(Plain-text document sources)
Content starts
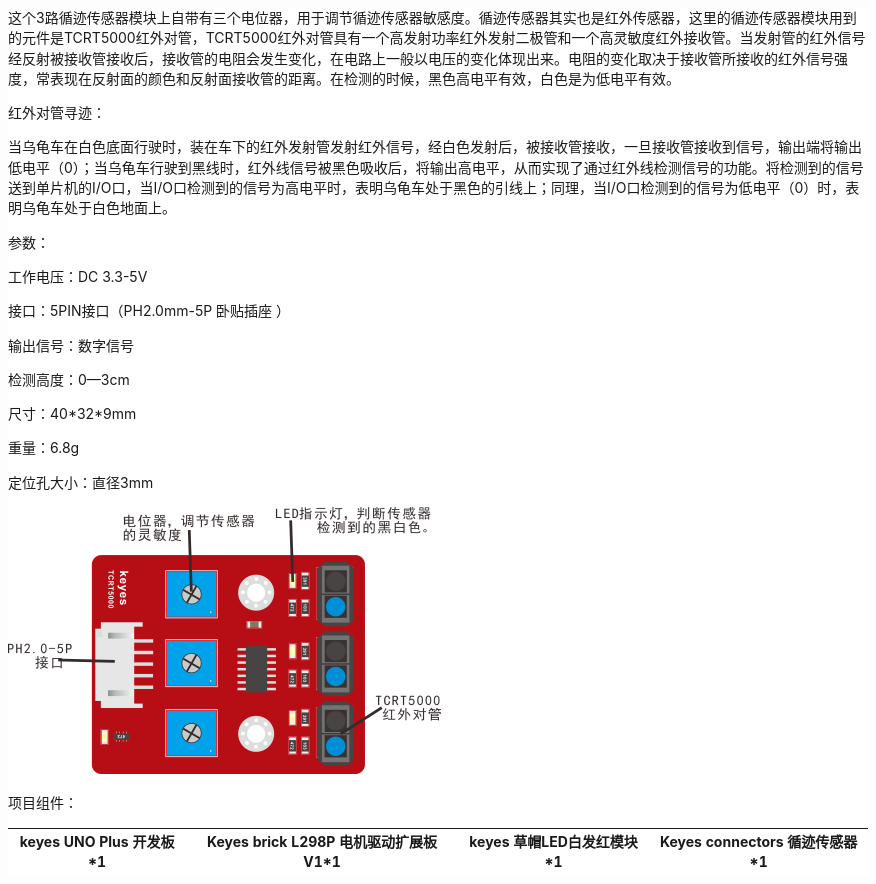 这个3路循迹传感器模块上自带有三个电位器，用于调节循迹传感器敏感度。循迹传感器其实也是红外传感器，这里的循迹传感器模块用到的元件是TCRT5000红外对管，TCRT5000红外对管具有一个高发射功率红外发射二极管和一个高灵敏度红外接收管。当发射管的红外信号经反射被接收管接收后，接收管的电阻会发生变化，在电路上一般以电压的变化体现出来。电阻的变化取决于接收管所接收的红外信号强度，常表现在反射面的颜色和反射面接收管的距离。在检测的时候，黑色高电平有效，白色是为低电平有效。

红外对管寻迹：

当乌龟车在白色底面行驶时，装在车下的红外发射管发射红外信号，经白色发射后，被接收管接收，一旦接收管接收到信号，输出端将输出低电平（0）；当乌龟车行驶到黑线时，红外线信号被黑色吸收后，将输出高电平，从而实现了通过红外线检测信号的功能。将检测到的信号送到单片机的I/O口，当I/O口检测到的信号为高电平时，表明乌龟车处于黑色的引线上；同理，当I/O口检测到的信号为低电平（0）时，表明乌龟车处于白色地面上。

参数：

工作电压：DC 3.3-5V

接口：5PIN接口（PH2.0mm-5P 卧贴插座 ）

输出信号：数字信号

检测高度：0—3cm

尺寸：40\*32\*9mm

重量：6.8g

定位孔大小：直径3mm

![](media/07f91c262808ec0b48146173080d227e.png)

项目组件： 











|keyes UNO Plus 开发板*1|Keyes brick L298P 电机驱动扩展板 V1*1|keyes 草帽LED白发红模块*1|Keyes connectors 循迹传感器*1|
|-|-|-|-|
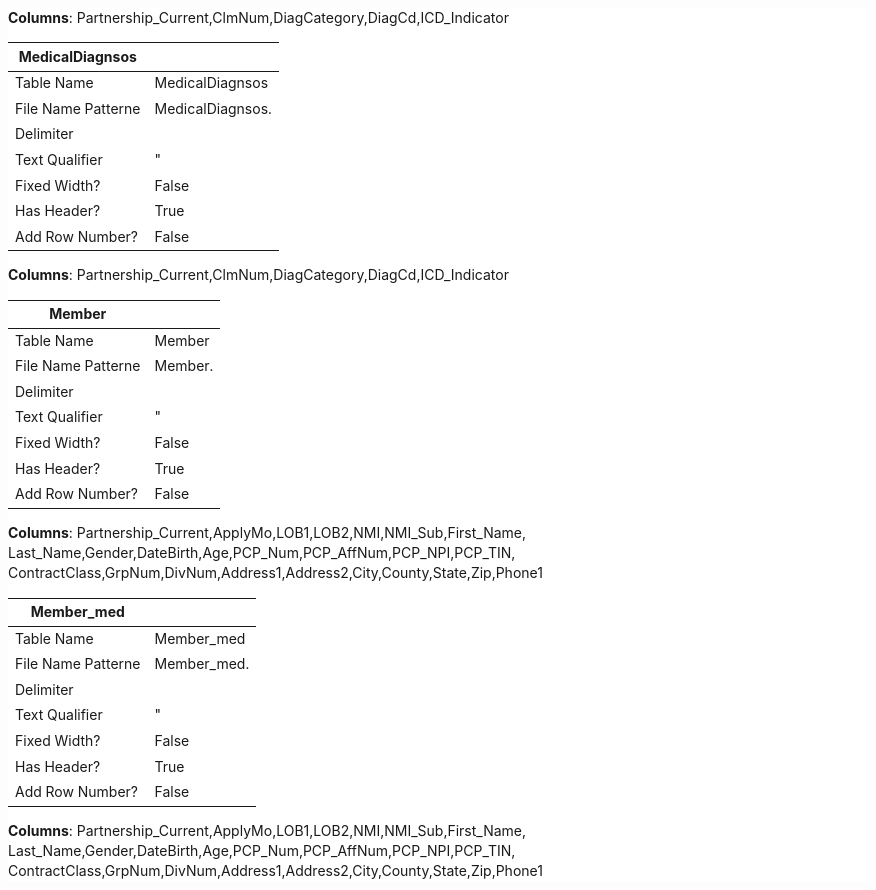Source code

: **Columns**: Partnership_Current,ClmNum,DiagCategory,DiagCd,ICD_Indicator  

|MedicalDiagnsos||
|-----|-----|
| Table Name | MedicalDiagnsos|
| File Name Patterne | MedicalDiagnsos.|
| Delimiter | ||
| Text Qualifier | "|
| Fixed Width? | False|
| Has Header? | True|
| Add Row Number? | False|  

**Columns**: Partnership_Current,ClmNum,DiagCategory,DiagCd,ICD_Indicator  

|Member||
|-----|-----|
| Table Name | Member|
| File Name Patterne | Member.|
| Delimiter | ||
| Text Qualifier | "|
| Fixed Width? | False|
| Has Header? | True|
| Add Row Number? | False|  

**Columns**: Partnership_Current,ApplyMo,LOB1,LOB2,NMI,NMI_Sub,First_Name,
Last_Name,Gender,DateBirth,Age,PCP_Num,PCP_AffNum,PCP_NPI,PCP_TIN,
ContractClass,GrpNum,DivNum,Address1,Address2,City,County,State,Zip,Phone1  

|Member_med||
|-----|-----|
| Table Name | Member_med|
| File Name Patterne | Member_med.|
| Delimiter | ||
| Text Qualifier | "|
| Fixed Width? | False|
| Has Header? | True|
| Add Row Number? | False|  

**Columns**: Partnership_Current,ApplyMo,LOB1,LOB2,NMI,NMI_Sub,First_Name,
Last_Name,Gender,DateBirth,Age,PCP_Num,PCP_AffNum,PCP_NPI,PCP_TIN,
ContractClass,GrpNum,DivNum,Address1,Address2,City,County,State,Zip,Phone1  
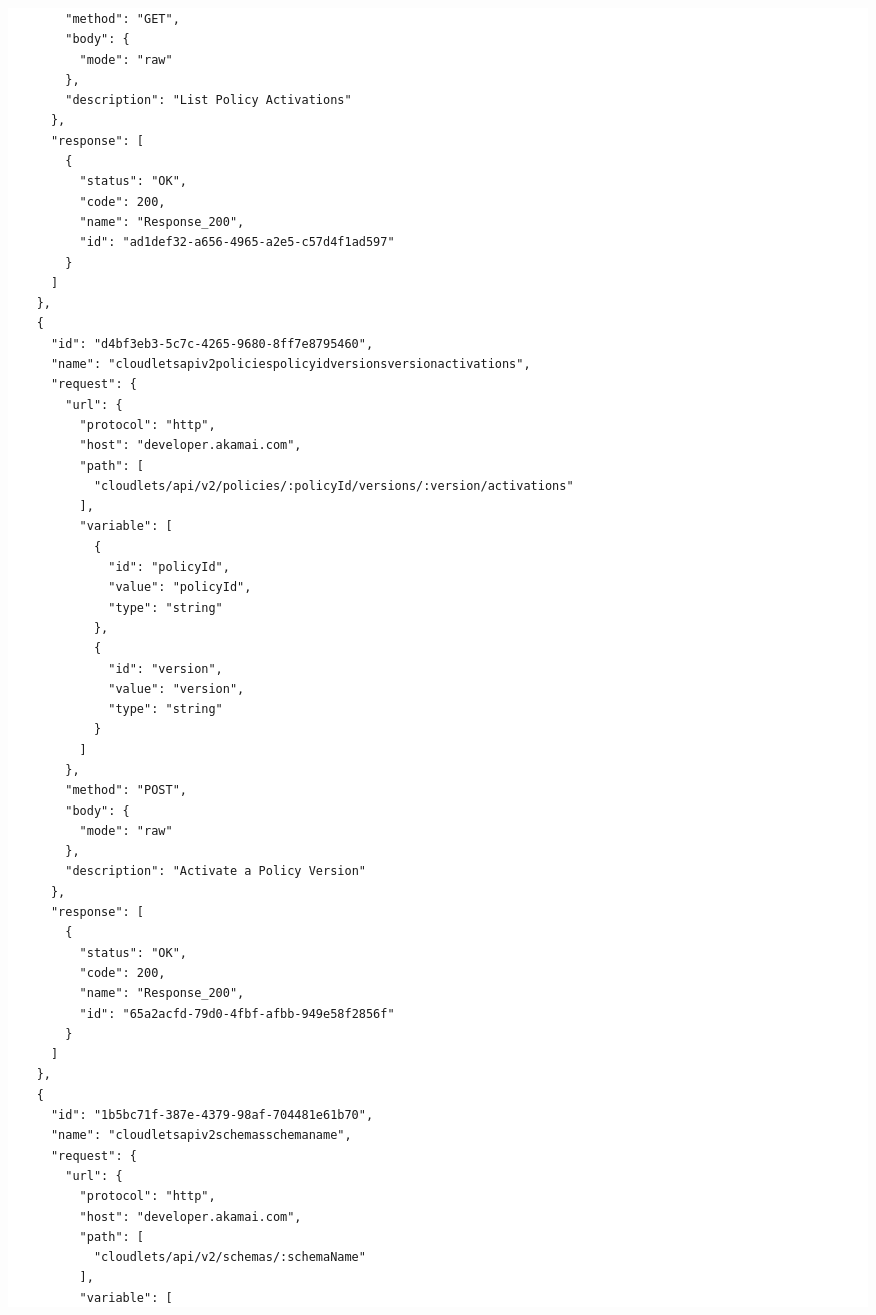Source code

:             "method": "GET",
            "body": {
              "mode": "raw"
            },
            "description": "List Policy Activations"
          },
          "response": [
            {
              "status": "OK",
              "code": 200,
              "name": "Response_200",
              "id": "ad1def32-a656-4965-a2e5-c57d4f1ad597"
            }
          ]
        },
        {
          "id": "d4bf3eb3-5c7c-4265-9680-8ff7e8795460",
          "name": "cloudletsapiv2policiespolicyidversionsversionactivations",
          "request": {
            "url": {
              "protocol": "http",
              "host": "developer.akamai.com",
              "path": [
                "cloudlets/api/v2/policies/:policyId/versions/:version/activations"
              ],
              "variable": [
                {
                  "id": "policyId",
                  "value": "policyId",
                  "type": "string"
                },
                {
                  "id": "version",
                  "value": "version",
                  "type": "string"
                }
              ]
            },
            "method": "POST",
            "body": {
              "mode": "raw"
            },
            "description": "Activate a Policy Version"
          },
          "response": [
            {
              "status": "OK",
              "code": 200,
              "name": "Response_200",
              "id": "65a2acfd-79d0-4fbf-afbb-949e58f2856f"
            }
          ]
        },
        {
          "id": "1b5bc71f-387e-4379-98af-704481e61b70",
          "name": "cloudletsapiv2schemasschemaname",
          "request": {
            "url": {
              "protocol": "http",
              "host": "developer.akamai.com",
              "path": [
                "cloudlets/api/v2/schemas/:schemaName"
              ],
              "variable": [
Content ends
Request:
Locate each line in the listing that contains the string "description" and copy those lines, treating uppercase and lowercase letters as different.

Worked solution:
            "description": "List Policy Activations"
            "description": "Activate a Policy Version"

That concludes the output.